The potential value of folksonomies
Folksonomies are a real-world example of ontology creation through emergent semantics, meaning that folksonomies appear naturally from the interaction of a community of users and not through a directed endeavor of creating a consistent and complete ontology of a domain. The second approach, favored by the proponents of the Semantic Web has as challenges the dimension of the project and the inability to accommodate fuzziness and change over time (ontological drift).
In a shell, folksonomies offer: quick, practical and dinamic classification. The drawbacks are: synonimy, polysemy and the possible semantic gap between tags.
It has been shown that, over time,  for a particular object of interest (bookmarked webpage)  stable tagging patterns emerge (the vocabulary is self-limiting).

Machine learning and its applications for folksonomies:
I. Folksonomy visualization
– data reduction - What are the proper ways in which folksonomies can be visualized?
II. Social network analysis - Find communities, opinion leaders, roles, central actors, prestigious actors, interesting or valuable objects in folksonomies.
III. Search - Update search techniques such that for a given query, factors like tags, users and content of webpages, are all taken into account
IV. Structuring - Find

Past approaches and their limitations
Recent papers have already started the investigation of methods for representing and exploiting folksonomies by representing the two-way relations between the users, tags and objects in the folksonomy.  However, the natural relations that appear in the context of folksonomies are ternary relations of the form user-tag-object, which cannot be represented by graphs relations without losing information.

Solution - I will be presenting a possible solution in the upcoming paper to be submitted to KDD 2007

Spectral techniques for Machine Learning.
Reason: The existing results of spectral clustering in machine vision and relational learning and its fair scalability.
Current plans:  Adapt spectral techniqies to folksonomies

Some other things I'm working on:
Value-based Markov Blankets
Error localization in programs using MINCOST SATISFIABILITY

Some other things I'm interested in:
Wavelets and frames for Machine Learning.
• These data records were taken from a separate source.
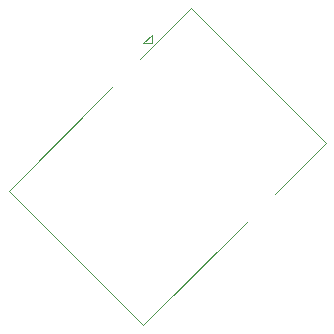
<source format=gbo>
G04 #@! TF.GenerationSoftware,KiCad,Pcbnew,(6.0.9)*
G04 #@! TF.CreationDate,2022-11-24T21:16:47+01:00*
G04 #@! TF.ProjectId,repeat-hw,72657065-6174-42d6-9877-2e6b69636164,rev?*
G04 #@! TF.SameCoordinates,Original*
G04 #@! TF.FileFunction,Legend,Bot*
G04 #@! TF.FilePolarity,Positive*
%FSLAX46Y46*%
G04 Gerber Fmt 4.6, Leading zero omitted, Abs format (unit mm)*
G04 Created by KiCad (PCBNEW (6.0.9)) date 2022-11-24 21:16:47*
%MOMM*%
%LPD*%
G01*
G04 APERTURE LIST*
G04 Aperture macros list*
%AMRotRect*
0 Rectangle, with rotation*
0 The origin of the aperture is its center*
0 $1 length*
0 $2 width*
0 $3 Rotation angle, in degrees counterclockwise*
0 Add horizontal line*
21,1,$1,$2,0,0,$3*%
G04 Aperture macros list end*
%ADD10C,0.120000*%
%ADD11C,0.650000*%
%ADD12O,2.100000X1.000000*%
%ADD13O,1.600000X1.000000*%
%ADD14C,0.700000*%
%ADD15O,0.800000X1.500000*%
%ADD16C,3.250000*%
%ADD17RotRect,1.800000X1.800000X135.000000*%
%ADD18C,1.800000*%
%ADD19C,1.600000*%
%ADD20C,3.000000*%
G04 APERTURE END LIST*
D10*
X161789080Y-87161224D02*
X153020956Y-95929348D01*
X165120260Y-83463763D02*
X164413153Y-83463763D01*
X164432245Y-107340637D02*
X153020956Y-95929348D01*
X164413153Y-83463763D02*
X165120260Y-82756656D01*
X165120260Y-82756656D02*
X165120260Y-83463763D01*
X173200369Y-98572513D02*
X164432245Y-107340637D01*
X179868386Y-91904496D02*
X168457097Y-80493207D01*
X179868386Y-91904496D02*
X175533821Y-96239061D01*
X168457097Y-80493207D02*
X164122532Y-84827772D01*
%LPC*%
D11*
X175680000Y-107490000D03*
X175680000Y-101710000D03*
D12*
X175180000Y-108920000D03*
D13*
X179360000Y-100280000D03*
X179360000Y-108920000D03*
D12*
X175180000Y-100280000D03*
D14*
X150330000Y-127274500D03*
X149060000Y-127274500D03*
X154140000Y-127274500D03*
X152870000Y-127274500D03*
X151600000Y-127274500D03*
D15*
X149695000Y-128429500D03*
X150965000Y-128429500D03*
X152235000Y-128429500D03*
X153505000Y-128429500D03*
D16*
X162477802Y-89801561D03*
X170560032Y-97883791D03*
D17*
X166964394Y-85307897D03*
D18*
X169658471Y-84409872D03*
X168760445Y-87103948D03*
X171454522Y-86205923D03*
X170556497Y-88900000D03*
X173250574Y-88001974D03*
X172352548Y-90696051D03*
X175046625Y-89798025D03*
X174148599Y-92492102D03*
X176842676Y-91594076D03*
D19*
X169520585Y-100436447D03*
X168085159Y-101871874D03*
X159925146Y-90841008D03*
X158489719Y-92276434D03*
D20*
X174226381Y-97236789D03*
X163124804Y-86135212D03*
M02*

</source>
Machine learning for Artificial Creativity - Learning Artisitic Styles - I'm interested especially in extracting visual styles from images grouped by artists, school  or technique. Introductory work in this field dates back to the 70's when Georgy Stiny and James Gips introduced the idea of shape grammars.
However, an image has different  levels of interpretation such as  its subject that could be represented by the objects and their relative position and technique posibly represented by the colour histogram, colour density by  unit of surface and so on.


Past results. With TRIPPER we managed to learn useful abstract rules from data. This is exciting especially for text mining where the explicitness of results is crucial. For example:
The 2 non-abstracted rules:
If document contains dollar  and contains bank then subject is financial.
If document contains euro  and contains bank then subject is financial.
are replaced by the more abstract:
If document contains currency  and contains bank then subject is financial.